§ **YOUR INSTRUCTIONS**
All of the entries must be reproduced exactly, with no images carried over.

§ **Photos with calibration data**
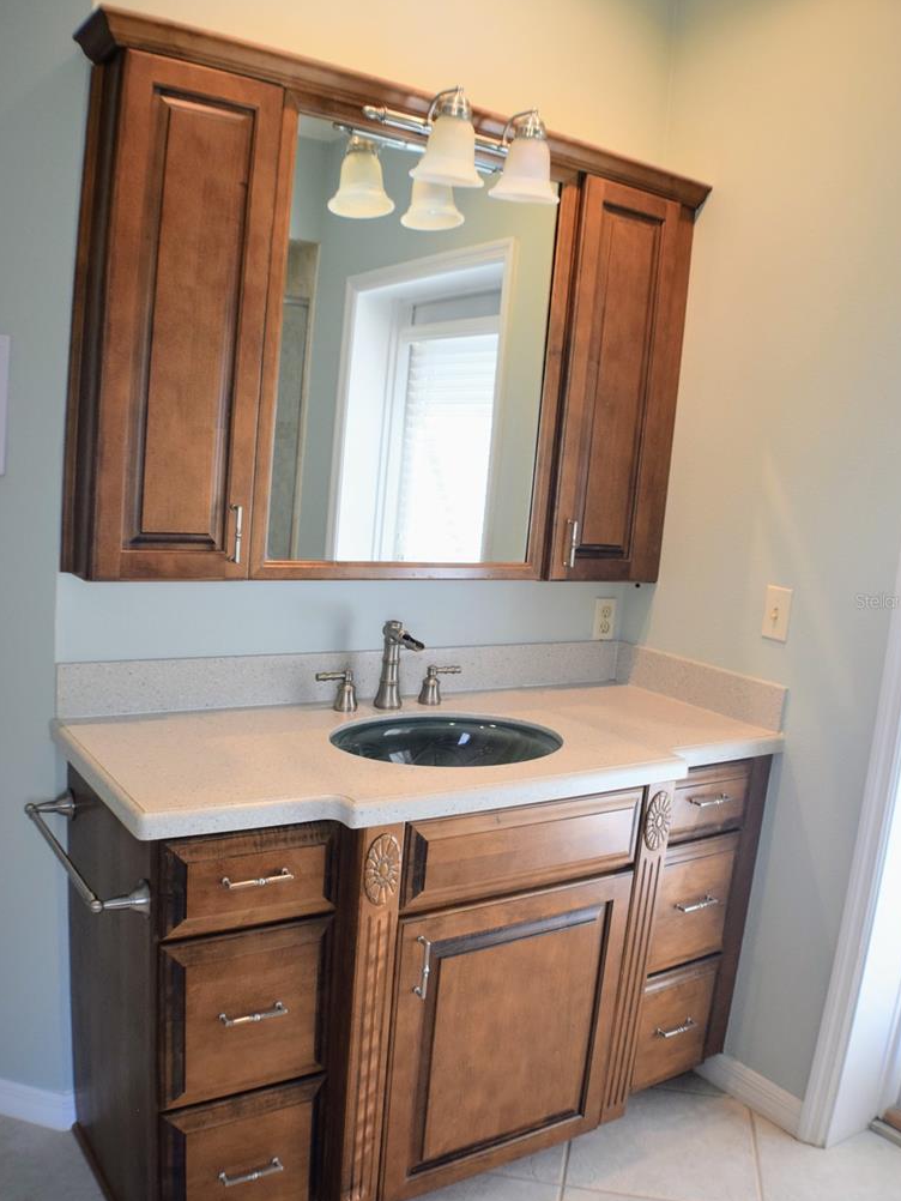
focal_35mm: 38
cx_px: 456
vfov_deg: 49.0
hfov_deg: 37.7
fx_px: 1318
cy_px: 600
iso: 560
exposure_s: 1/60
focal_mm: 22
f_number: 4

§ **REPLY**
focal_35mm: 38
cx_px: 456
vfov_deg: 49.0
hfov_deg: 37.7
fx_px: 1318
cy_px: 600
iso: 560
exposure_s: 1/60
focal_mm: 22
f_number: 4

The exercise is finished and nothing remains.